Spatial reasoning data
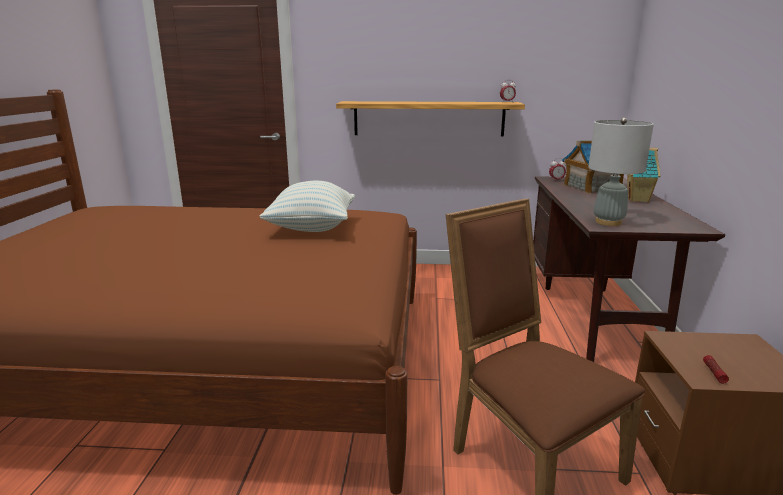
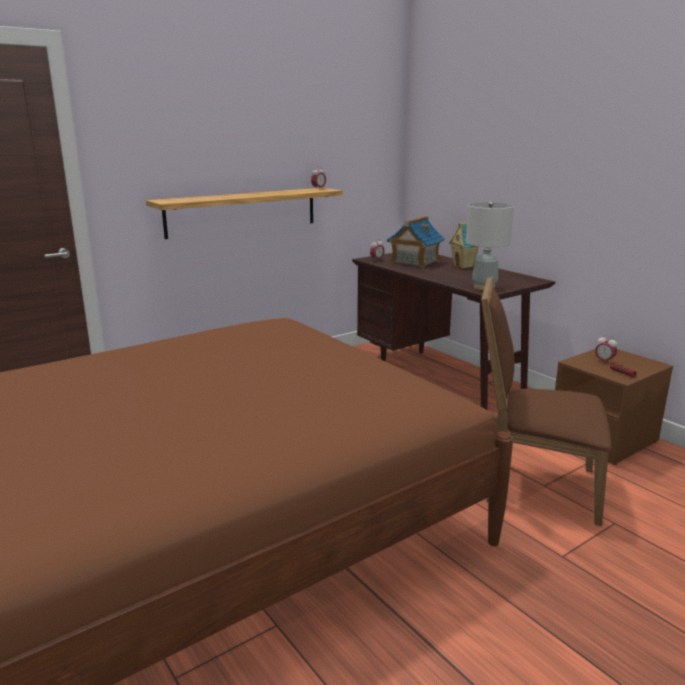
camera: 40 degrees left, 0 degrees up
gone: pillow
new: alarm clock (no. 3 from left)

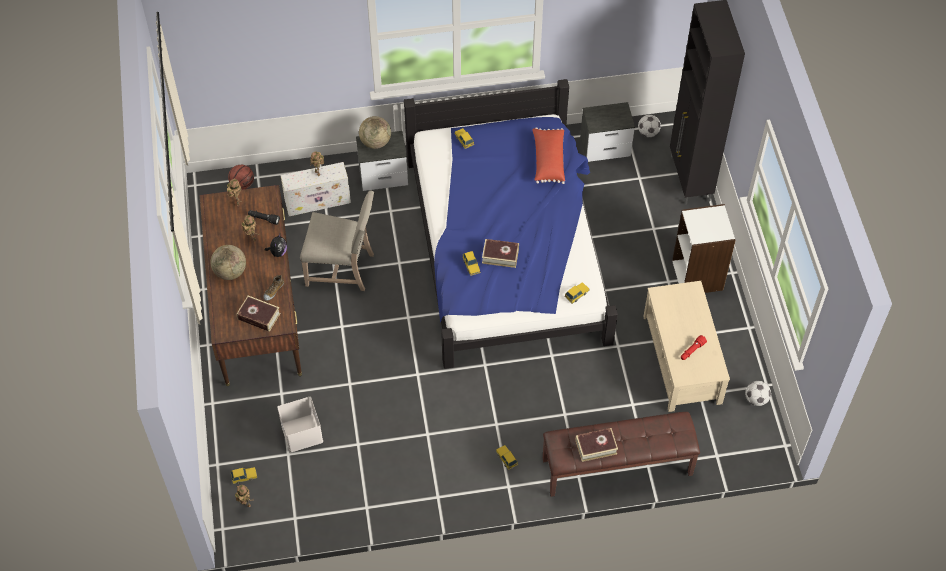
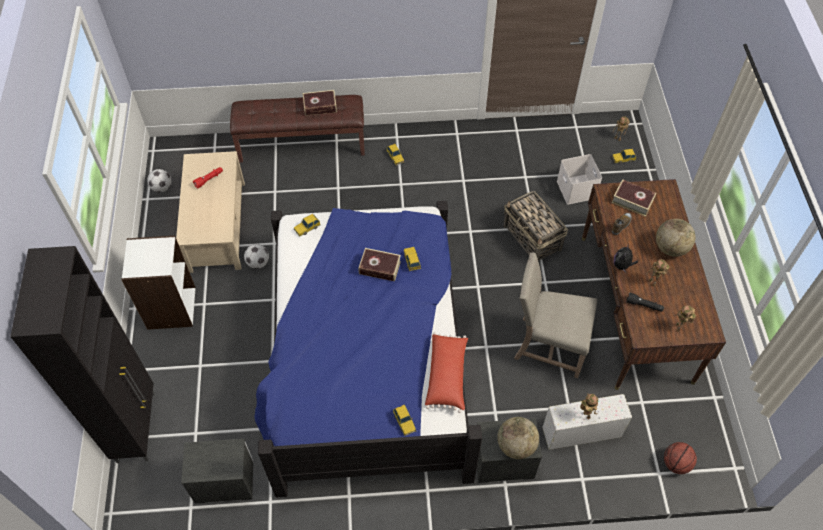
camera: 175 degrees left, 0 degrees up
new: basket
shifted: football (no. 1 from left in the first image) to football (no. 2 from left); red pillow

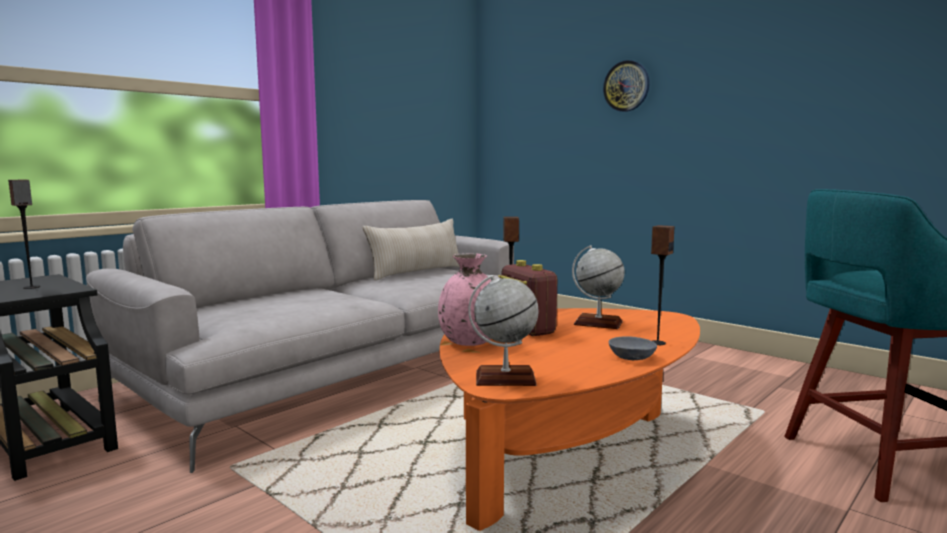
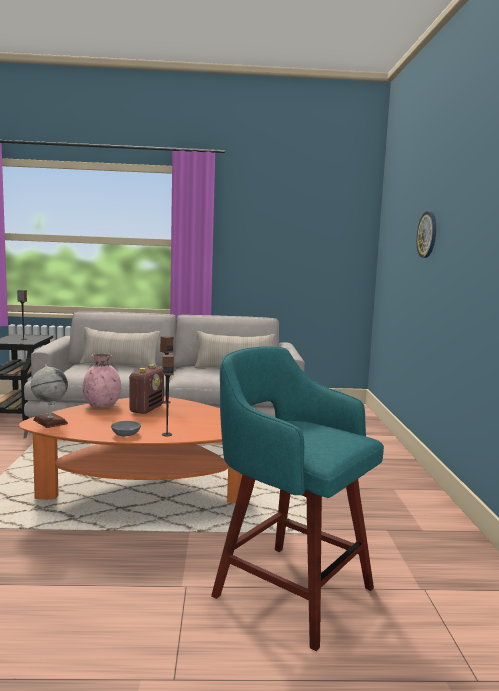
camera: 45 degrees right, 0 degrees up
gone: globe (no. 2 from left)
new: beige pillow (no. 1 from left)

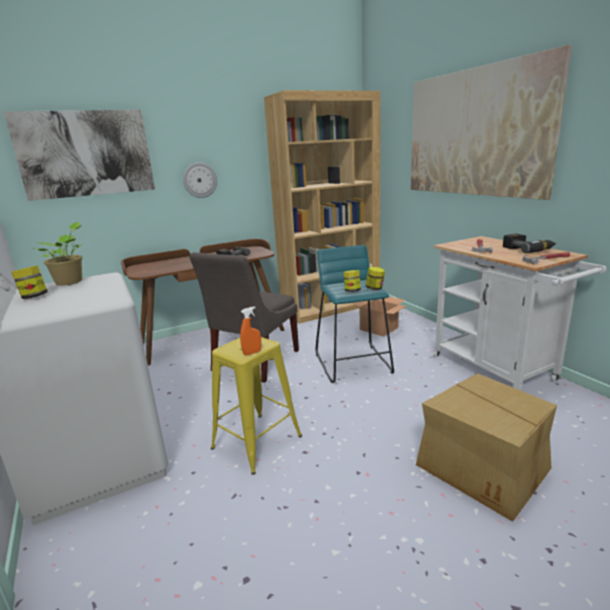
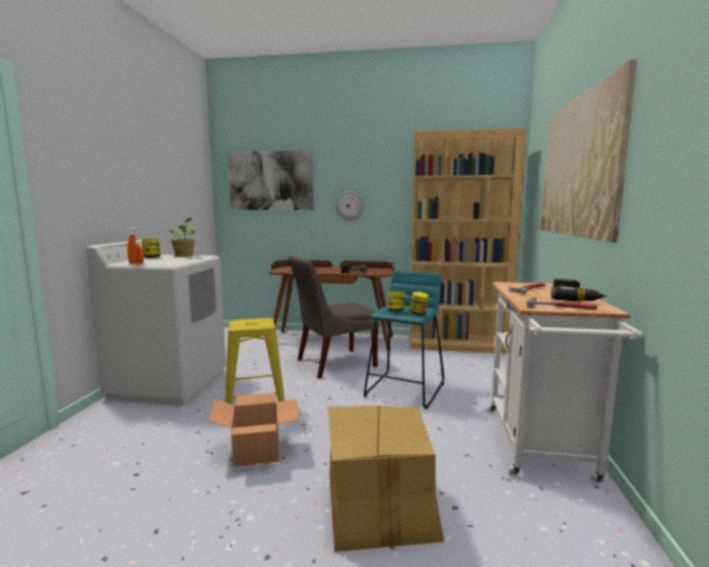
camera: 35 degrees right, 10 degrees down
shifted: orange spray bottle; cardboard box (no. 1 from left)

### The problem
Read through the entries above and copy each line that has the string "right" in it.

### Worked solution
camera: 45 degrees right, 0 degrees up
camera: 35 degrees right, 10 degrees down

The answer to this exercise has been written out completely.